As far as I know, PS/2 keyboards are interrupt driven, while USB are polled. Typically a PS/2 keyboard was assigned IRQ_1 on Windows.
I'm not a hardware expert, but at a first glance it seems like the PS/2 keyboards are more efficient. So here are my questions:
- On modern day computers, are PS/2 keyboard better (or faster), and if so, would it be noticeable at all? ( ..: in gaming)
- Since they don't need polling, do PS/2 keyboards save energy compared to USB? (notice I'm not talking only about the peripheral here, but about the overall computer energy consumption).
- In case PS/2 had any advantage over USB, would adding a PS/2 adapter to my USB keyboard make the device as good as an actual PS/2 keyboard? Conversely, would adding a USB adapter to a PS/2 make it as bad as a USB KB?
2 in more detail:
USB needs active polling. So the CPU must dedicate some of its cycles to scan for keypresses, meaning that the number of cycles available for other tasks is lower. This can cause the CPU frequency to rise, hence the power consumption would be higher. An interesting case: Let's say we put two identical computers side to side, one using a PS/2 keyboard and the other using a USB keyboard of the same model, and we keep them switched on for a whole day. If we only press a single key during the day, the amount of CPU time the PS/2 keyboard has required is much lower that the USB counterpart. So in a CPU with an extreme dynamic frequency scaling, the USB keyboard would have required more power overall. Also, the USB protocol needs to manage several devices, and I guess this management makes processing a USB keypress computationally more expensive that the dedicated IRQ in case of PS/2 keyboards.
These are the kind of considerations I was asking in #2, taking into account the PC as a whole, and not only how much does the keyboard suck from the 5 V input.
It seems that the polling thing is only up to USB 2.0, and according to Wikipedia, USB 3.0 gets rid of polling:
improved bus utilization – a new feature is added (using packets NRDY and ERDY) to let a device asynchronously notify the host of its readiness (no need of polling)
(USB 3.0 keyboards are rare as of today. I only know about a Gigabyte keyboard showcased this year at COMPUTEX, and I doubt it uses USB 3.0 to get rid of polling, but instead to provide a USB 3.0 hub right on the keyboard).
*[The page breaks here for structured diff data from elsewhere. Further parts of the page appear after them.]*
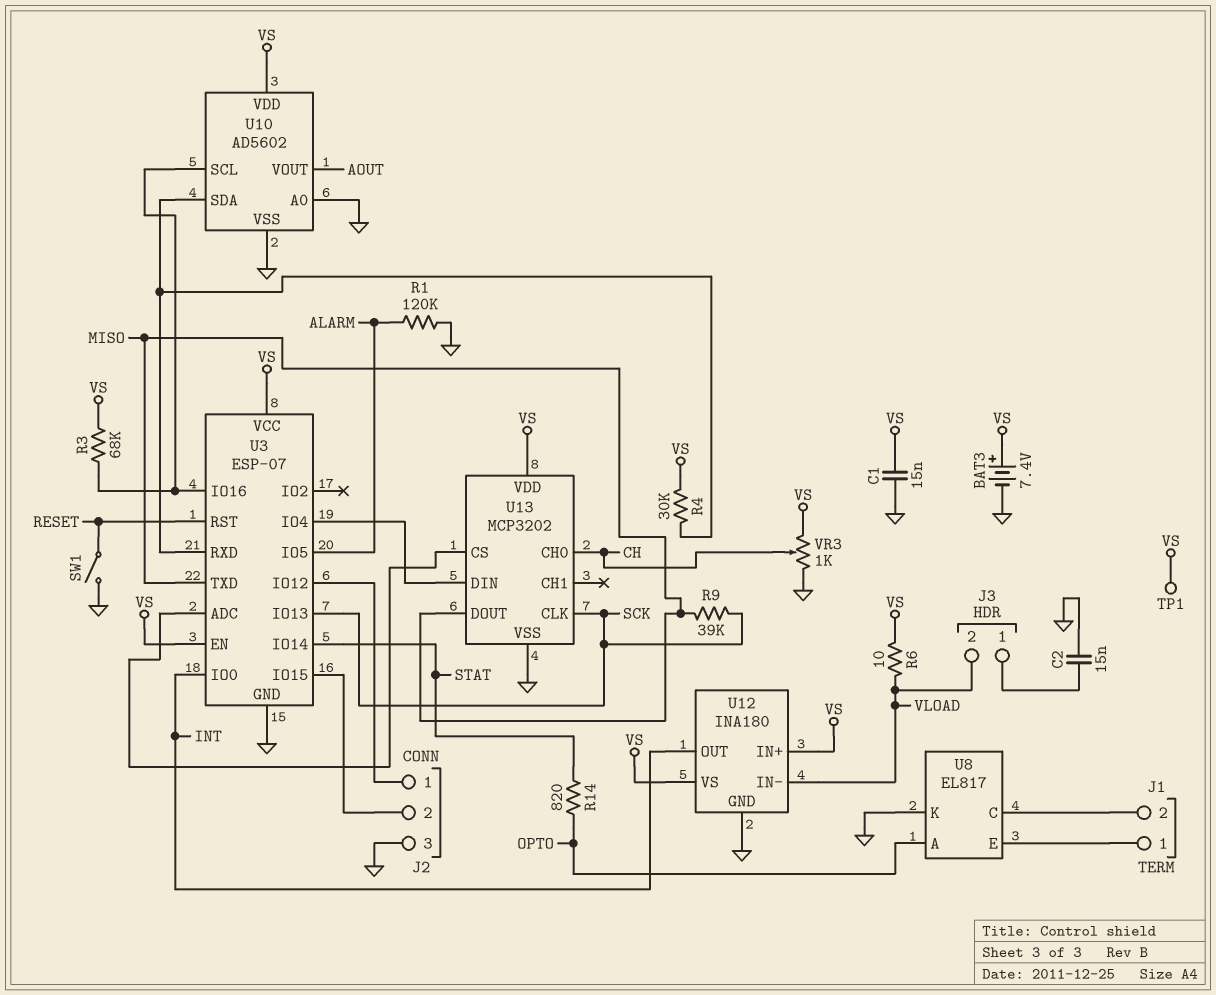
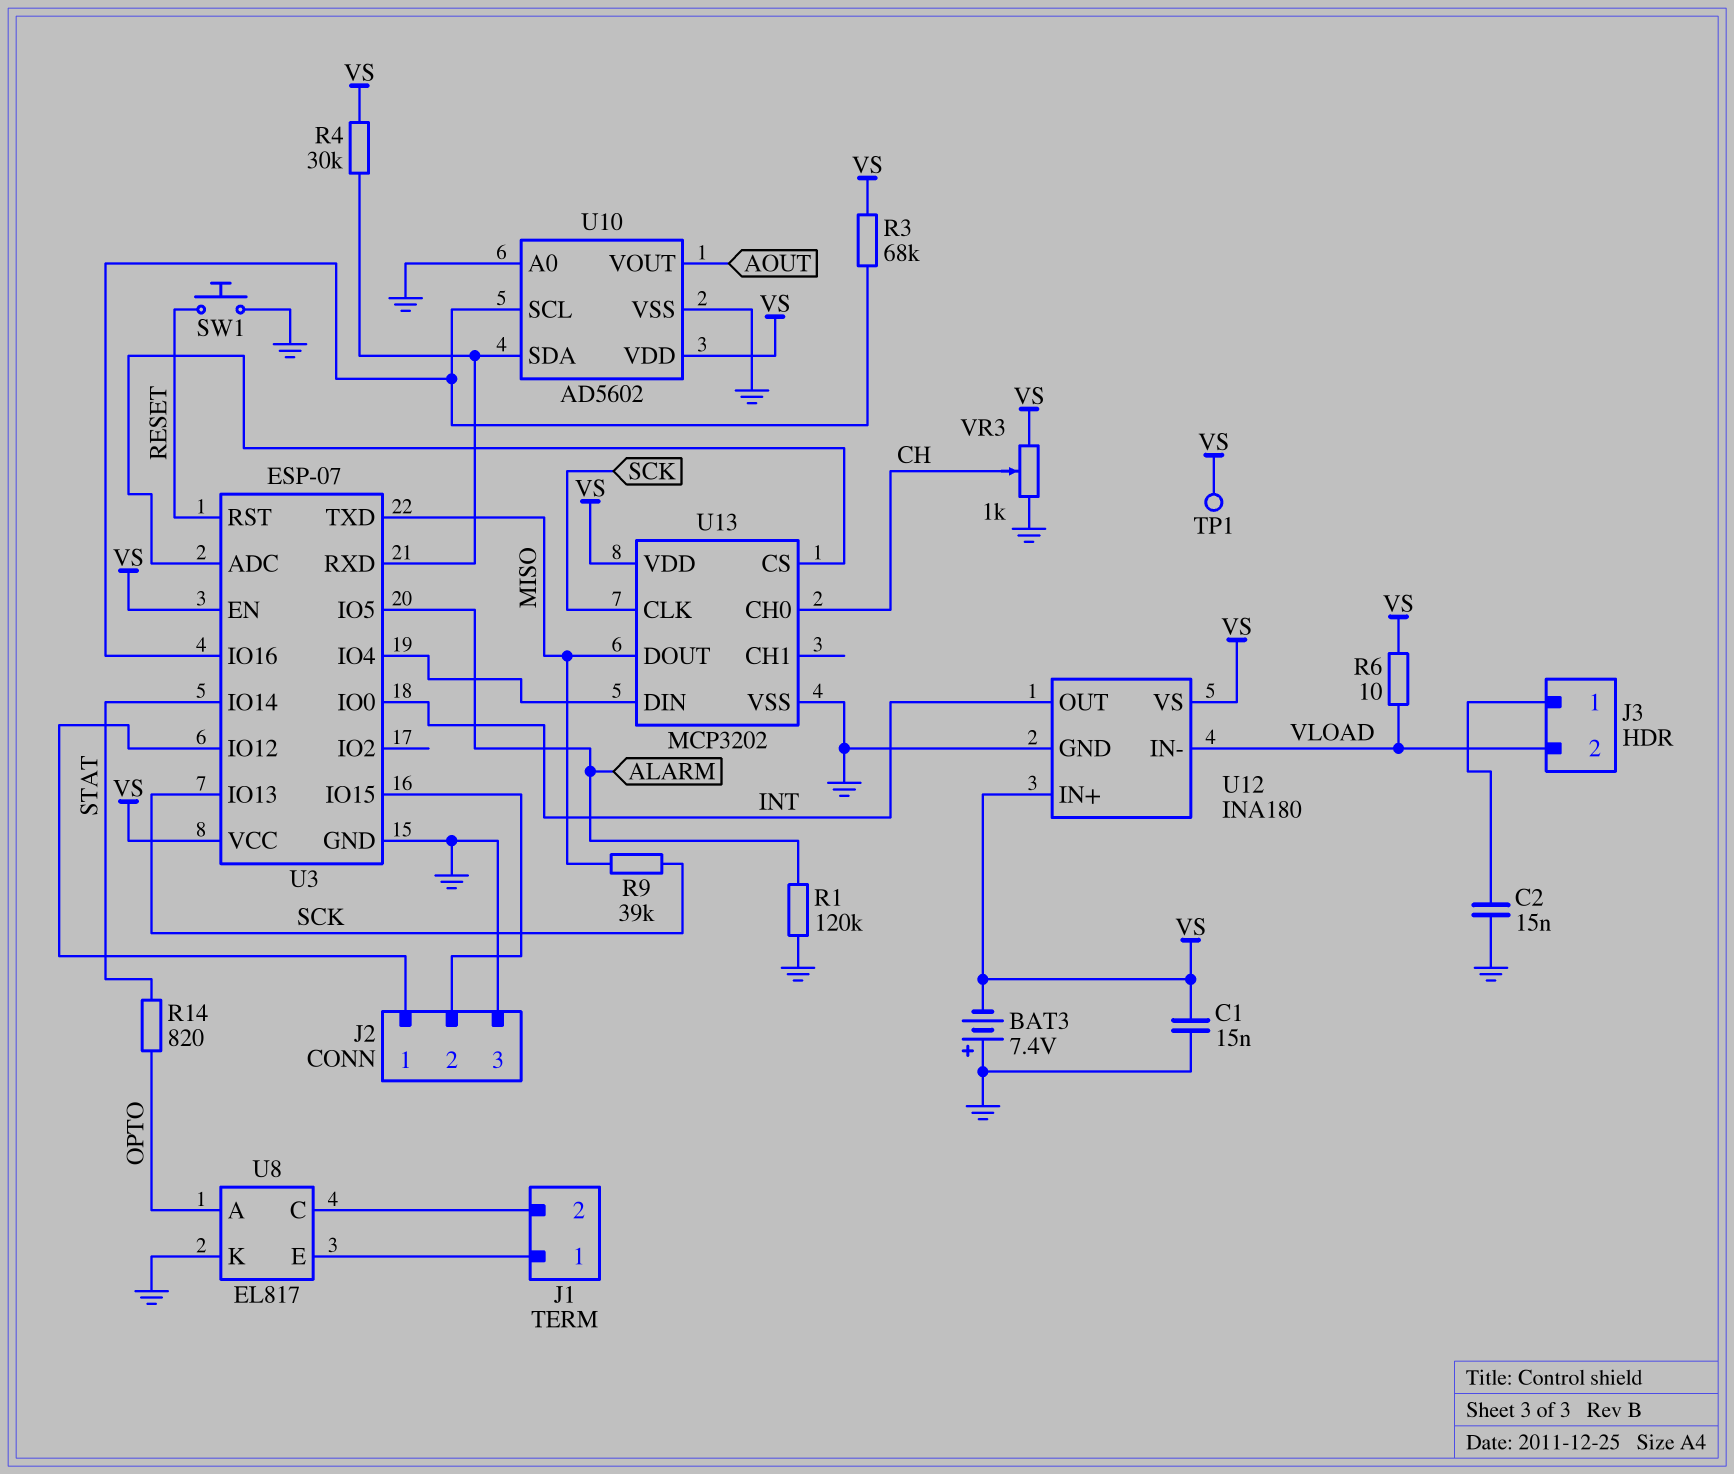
BAT3: 7.4V (plus VS, minus GND) -> 7.4V (plus GND, minus VS)
SW1: switch (GND, RESET) -> button (GND, RESET)

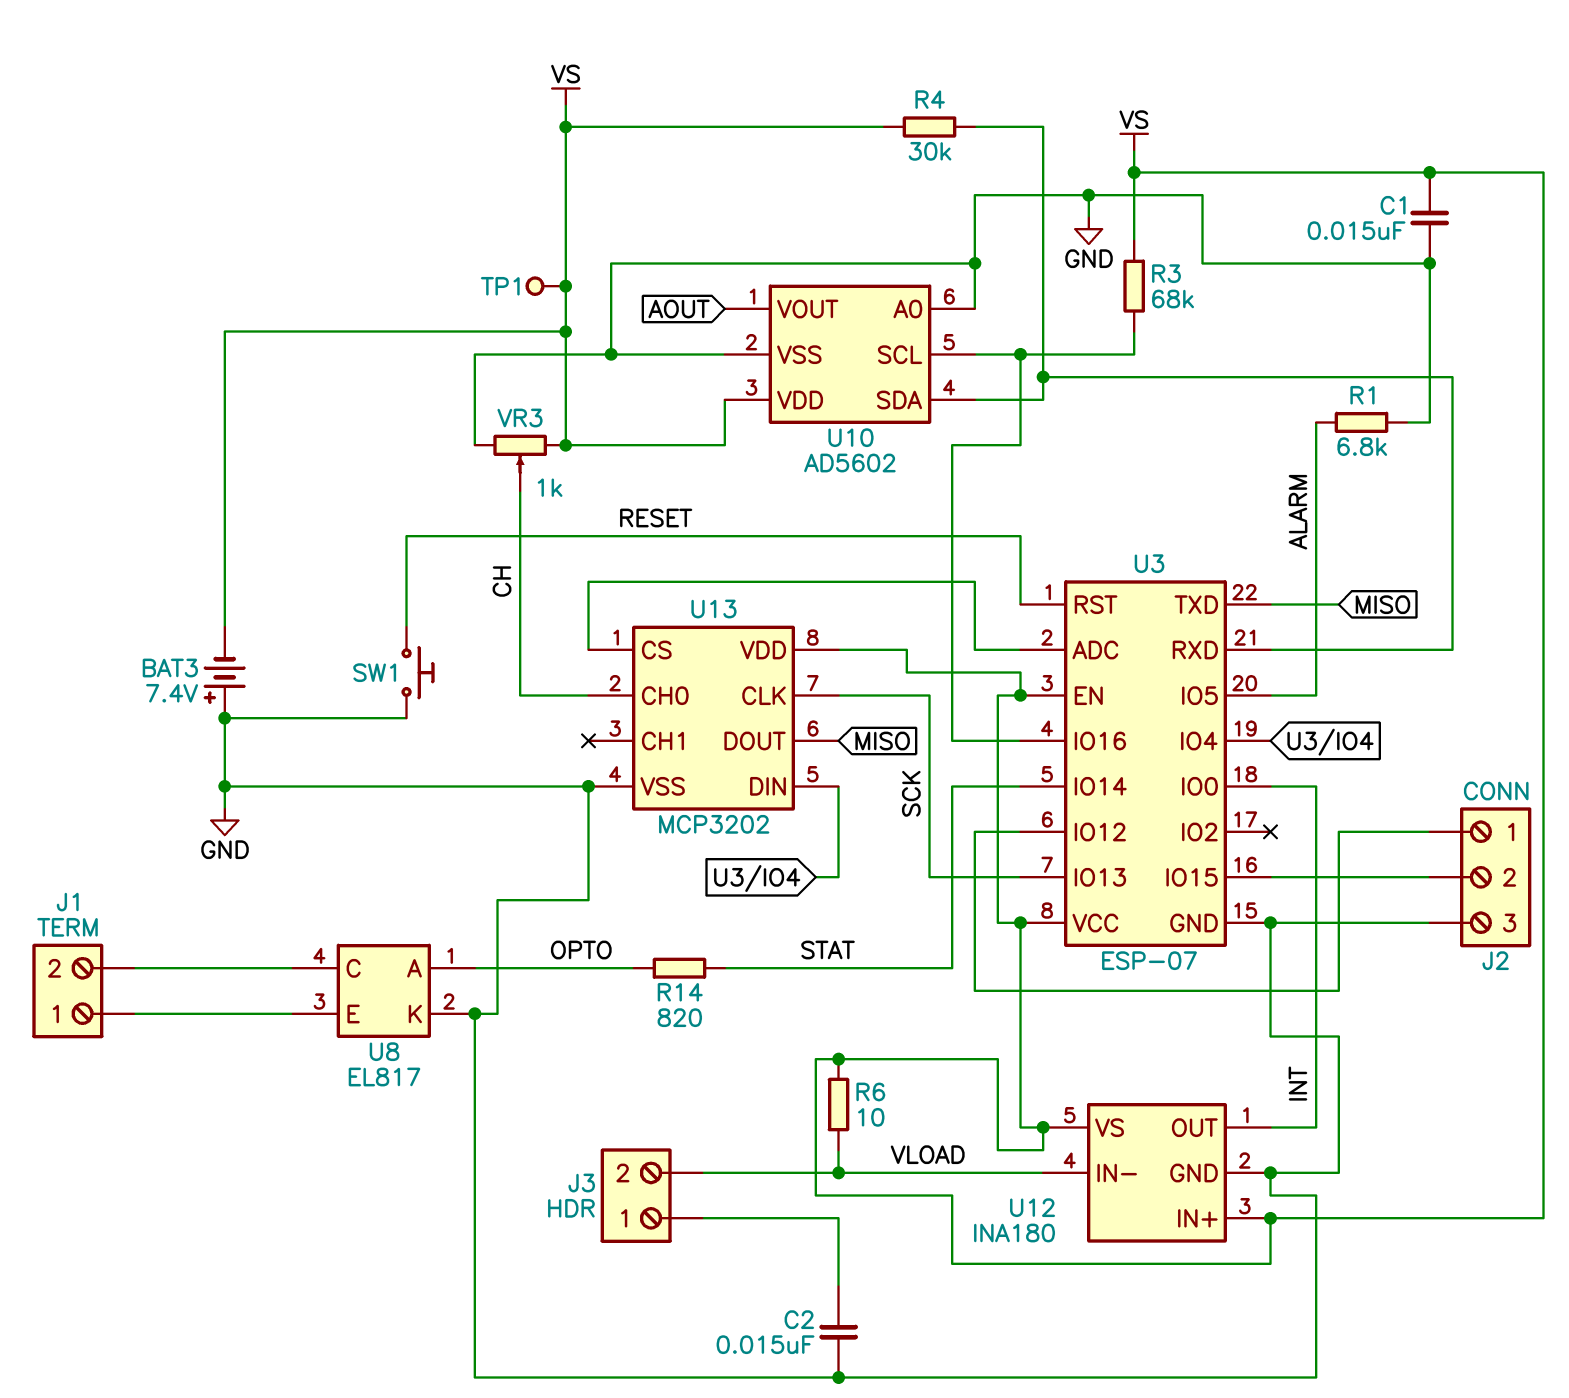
R1: 120k (ALARM, GND) -> 6.8k (ALARM, GND)
R9: 39k (MISO, SCK) -> none

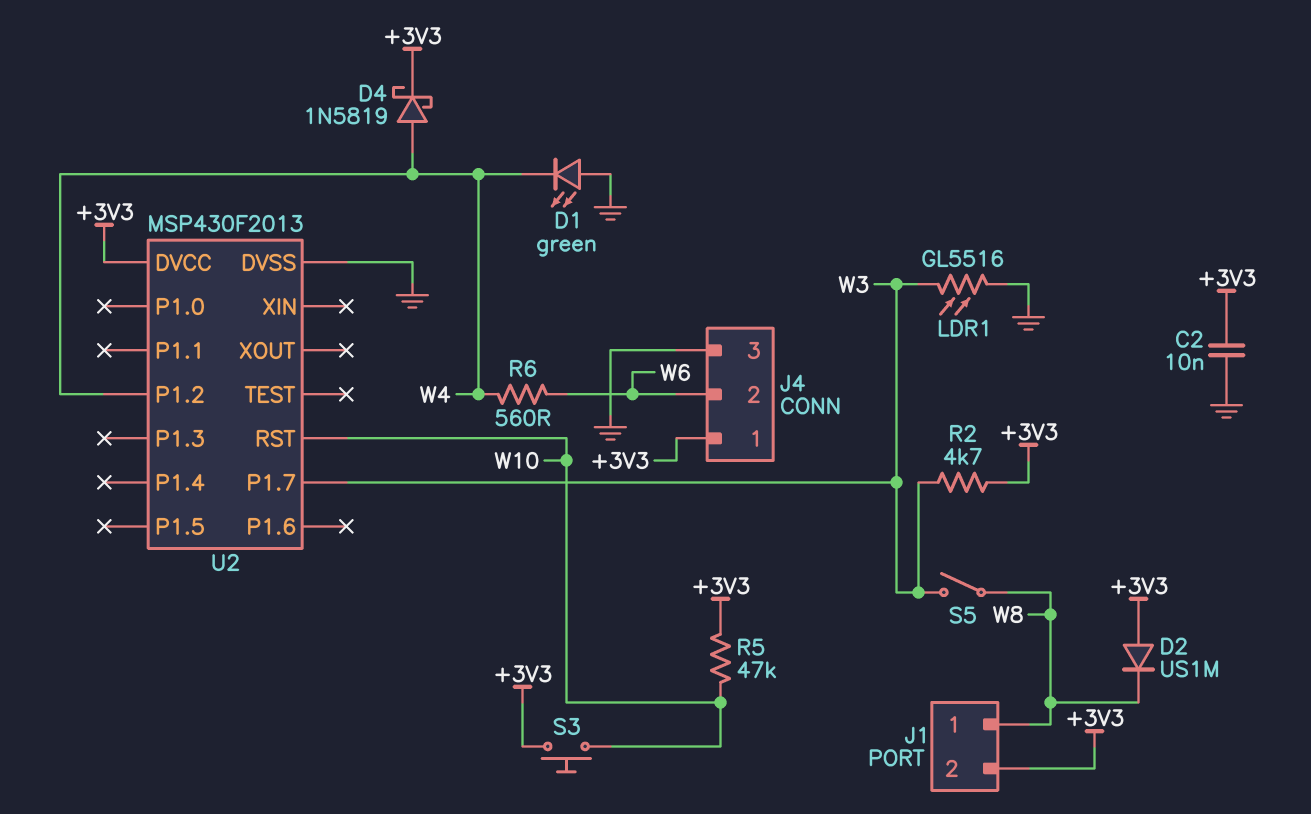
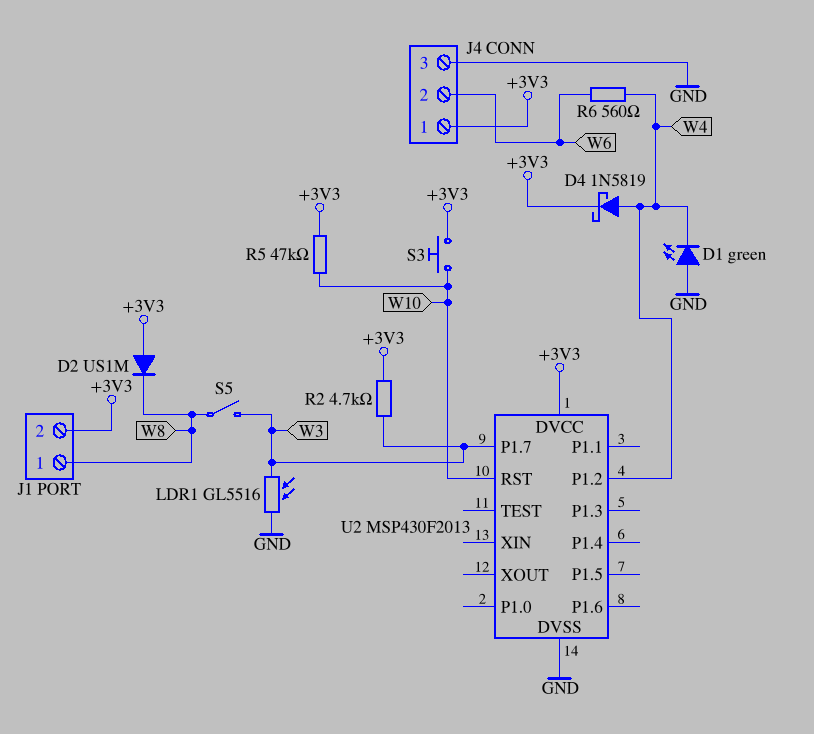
C2: 10nF (+3V3, GND) -> none

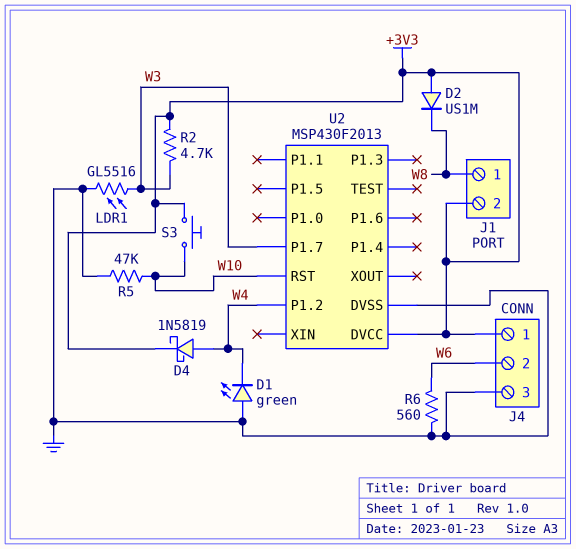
R5: 47k (+3V3, W10) -> 47k (GND, W10)
R6: 560 (W4, W6) -> 560 (GND, W6)
S5: switch (W3, W8) -> none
I'm also trying to find hard data on what is the polling rate for a USB KB. Some people says 125 Hz, and there are some tweaks up to 1 kHz. By comparison, consoles like PS3 poll at 100 Hz, and XBox at 125 Hz. Even if 1 KHz were the case, it seems negligible on a GHz CPU (0,000001 % of CPU cycles/second). These numbers lead to another question: for gaming purposes, how better (if any) would be for a PS/2 keyboard to generate 1,000 interrupts per second?